Intrigued, he made a foray down the slope, heading for the sinuous stream. He thought again of his boyhood in Brewster County, all the mornings spent exploring his father’s ranch in the Del Norte Mountains, constantly scanning the ground for rattlesnakes and arrowheads. When Ramsey reached the line of junipers he started searching for the waterfall, following the sound of the plashing stream through a dense tangle of undergrowth. And then he heard someone behind him say, “Stop right there, Colonel.”

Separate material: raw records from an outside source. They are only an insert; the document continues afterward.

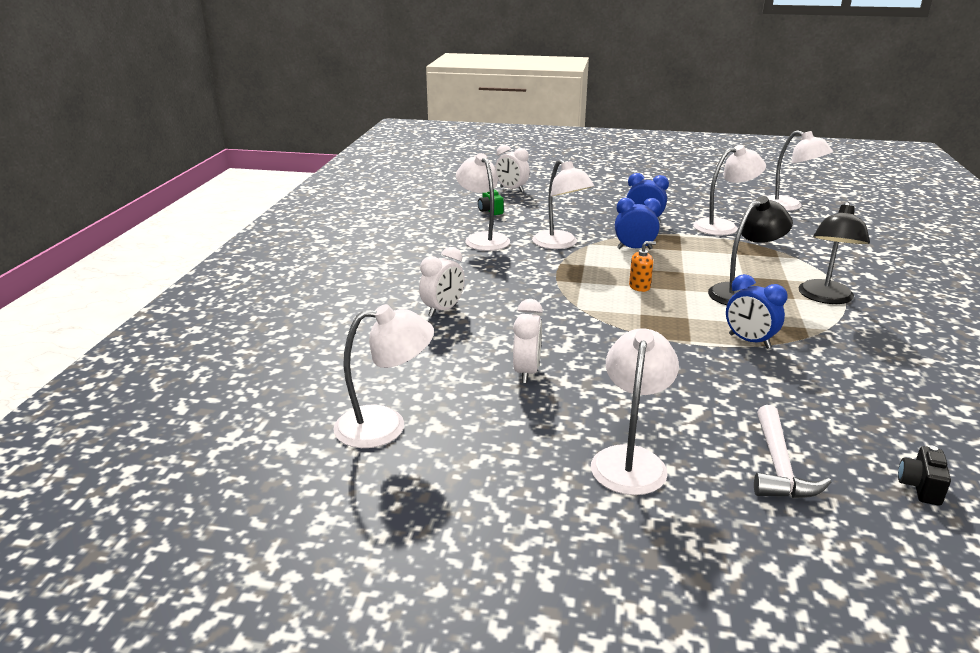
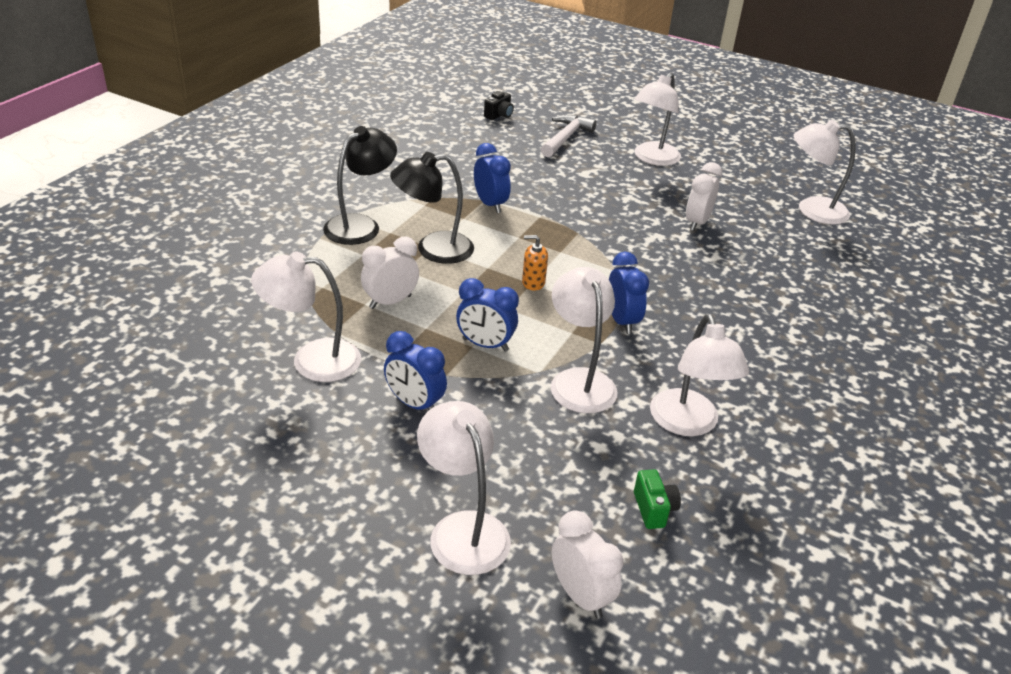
camera: 165 degrees left, 10 degrees up
white clock [419,247,465,317] -> white clock moved to [361,237,419,309]
white lamp [766,130,833,211] -> white lamp moved to [417,401,511,575]
none -> blue clock [609,251,649,334]

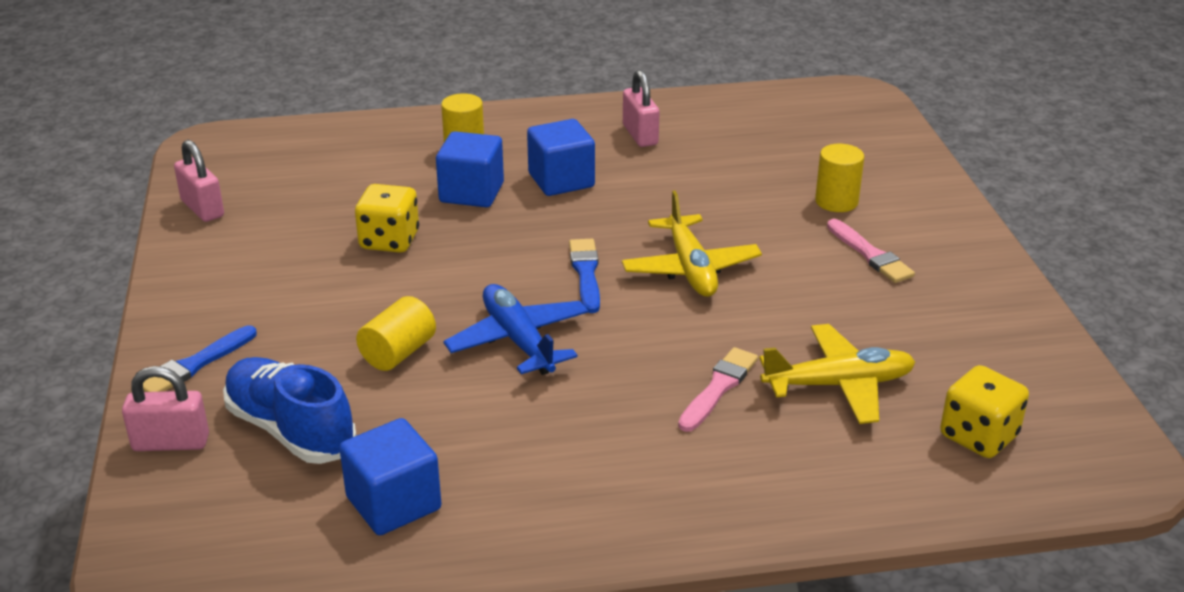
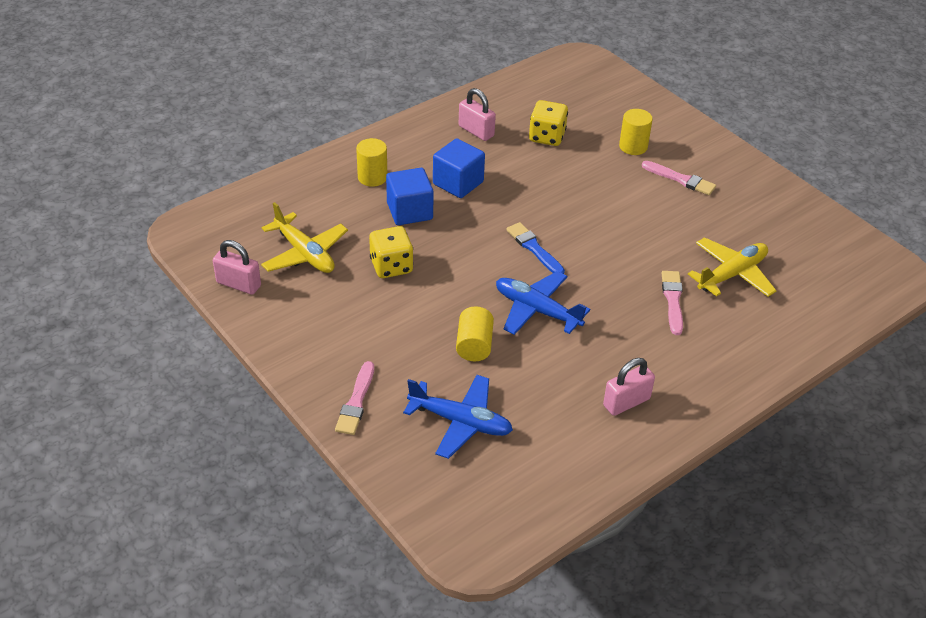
camera: 30 degrees left, 10 degrees up
pink padlock [122,366,209,451] -> pink padlock moved to [603,358,655,416]
blue brush [143,326,257,392] -> pink brush [335,361,374,435]
blue shoe [223,357,356,464] -> blue plane [403,375,513,459]
blue cube [339,418,442,535] -> none
yellow plane [622,191,762,297] -> yellow plane moved to [261,202,348,273]
yellow dice [940,365,1029,458] -> yellow dice moved to [529,100,568,146]

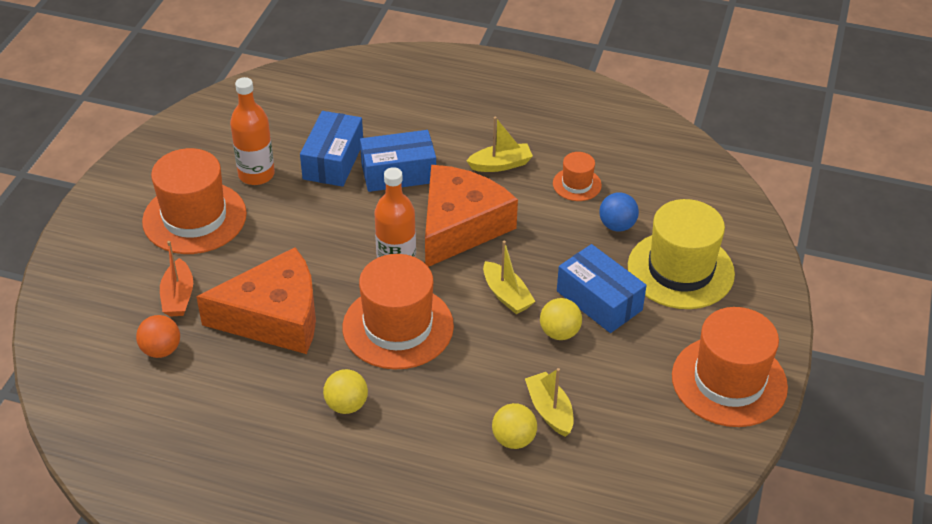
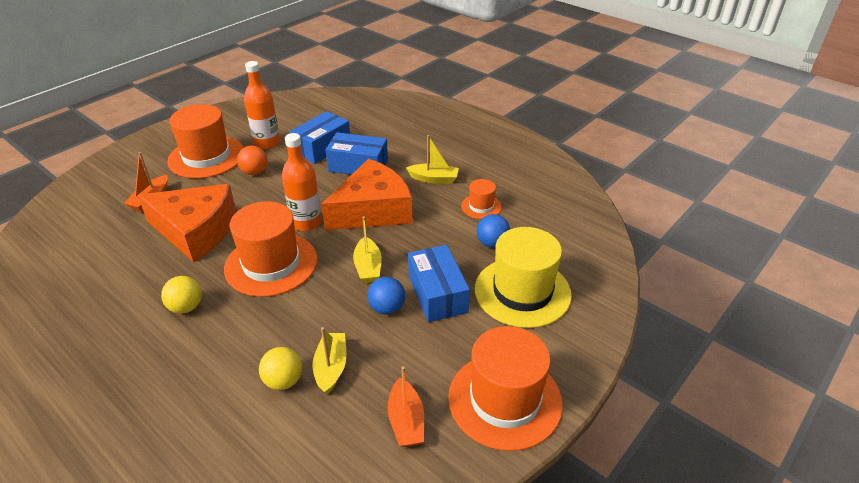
camera: 25 degrees right, 5 degrees down
orange ball [136,315,180,358] -> orange ball moved to [237,146,267,175]
yellow ball [540,298,582,340] -> blue ball [368,277,405,314]
none -> orange boat [388,366,424,447]

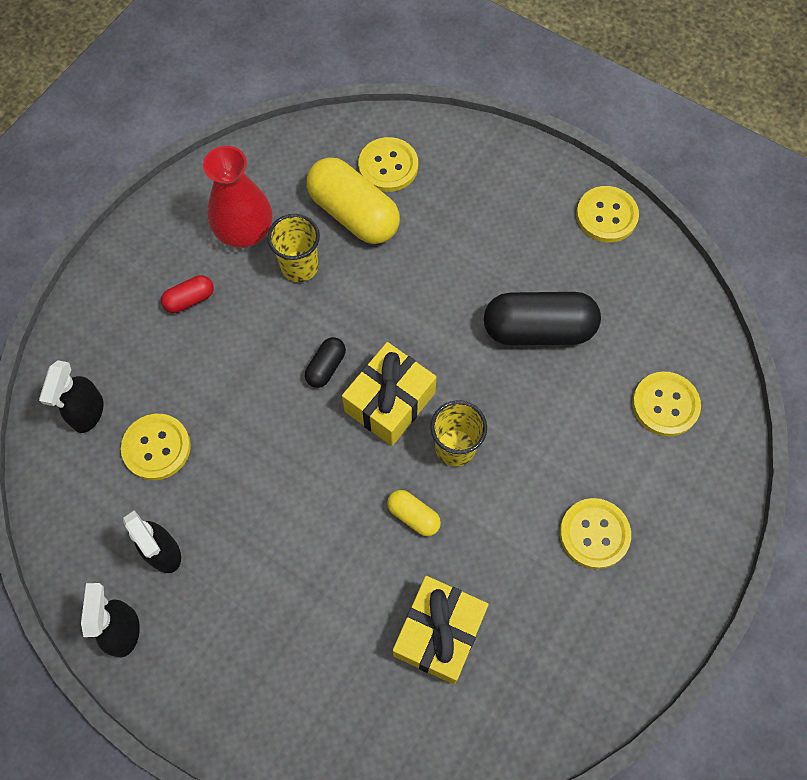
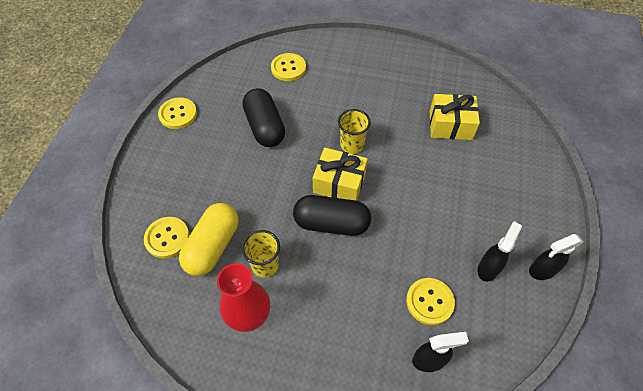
camera: 110 degrees left, 10 degrees down
red capsule [161,275,214,313] -> none
black capsule [305,337,346,388] -> black capsule [293,195,371,236], size x2.07
yellow capsule [387,490,441,536] -> none
yellow button [560,498,631,569] -> none

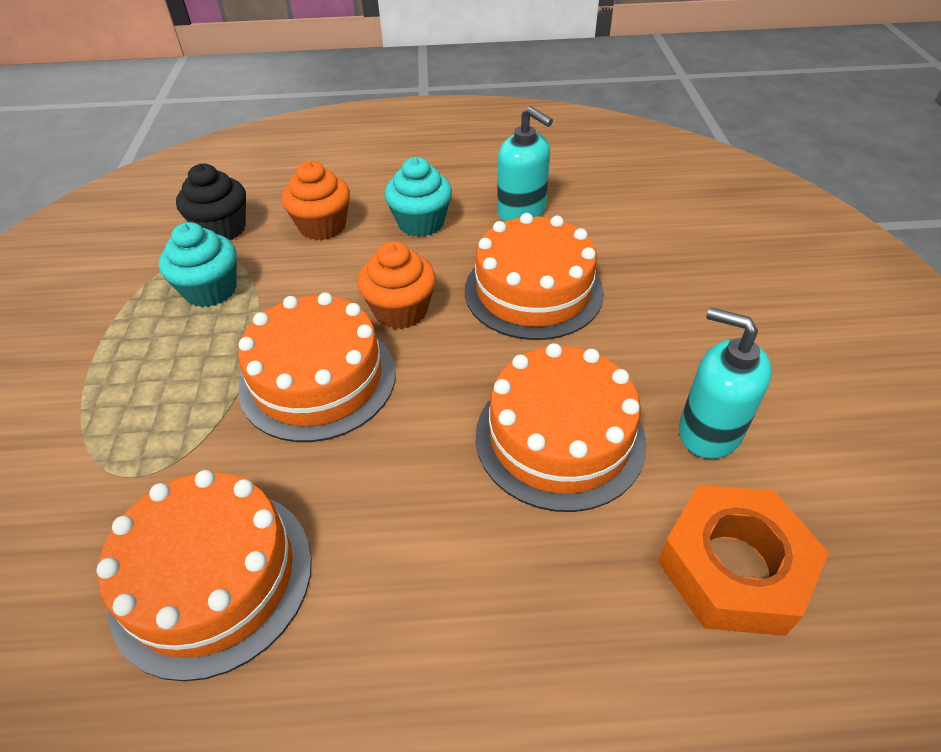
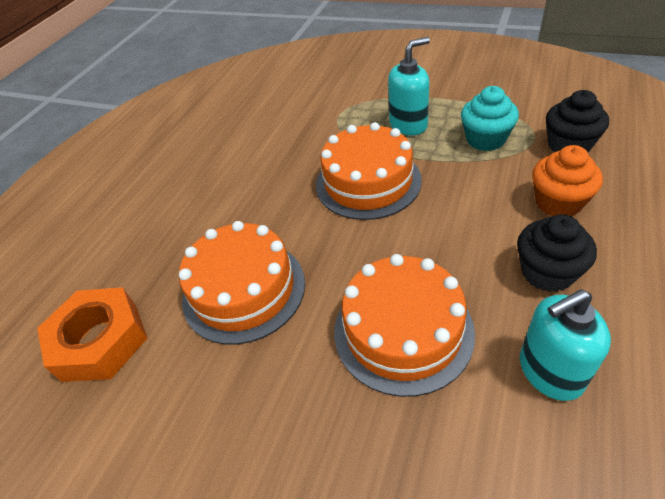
camera: 120 degrees right, 0 degrees up
orange cake [96,470,312,681] -> none
orange cupcake [358,241,436,329] -> none
turquoise cupcake [384,157,452,237] -> black cupcake [517,214,597,292]
turquoise soap dispenser [679,307,772,459] -> turquoise soap dispenser moved to [388,37,430,135]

It was an American voice, no foreign accent. Ramsey assumed it was one of his snipers. He raised his hands in the air and turned around, making a joke of it. “Good work, soldier,” he said. “You got me, fair and square.”

But when he saw the soldier he did a double take. First of all, it wasn’t a man. It was a young woman, quite tall, with ample breasts and a pretty face. She wore a standard-issue army uniform, but there was no unit designation on her shoulder and no name tag on her chest. Most disturbing of all, she was pointing a Heckler & Koch nine-millimeter at his head, and there was a silencer attached to the gun’s barrel. Ramsey stared at her in disbelief. “What the hell’s going on?” he shouted, lowering his hands. “Put down that weapon!”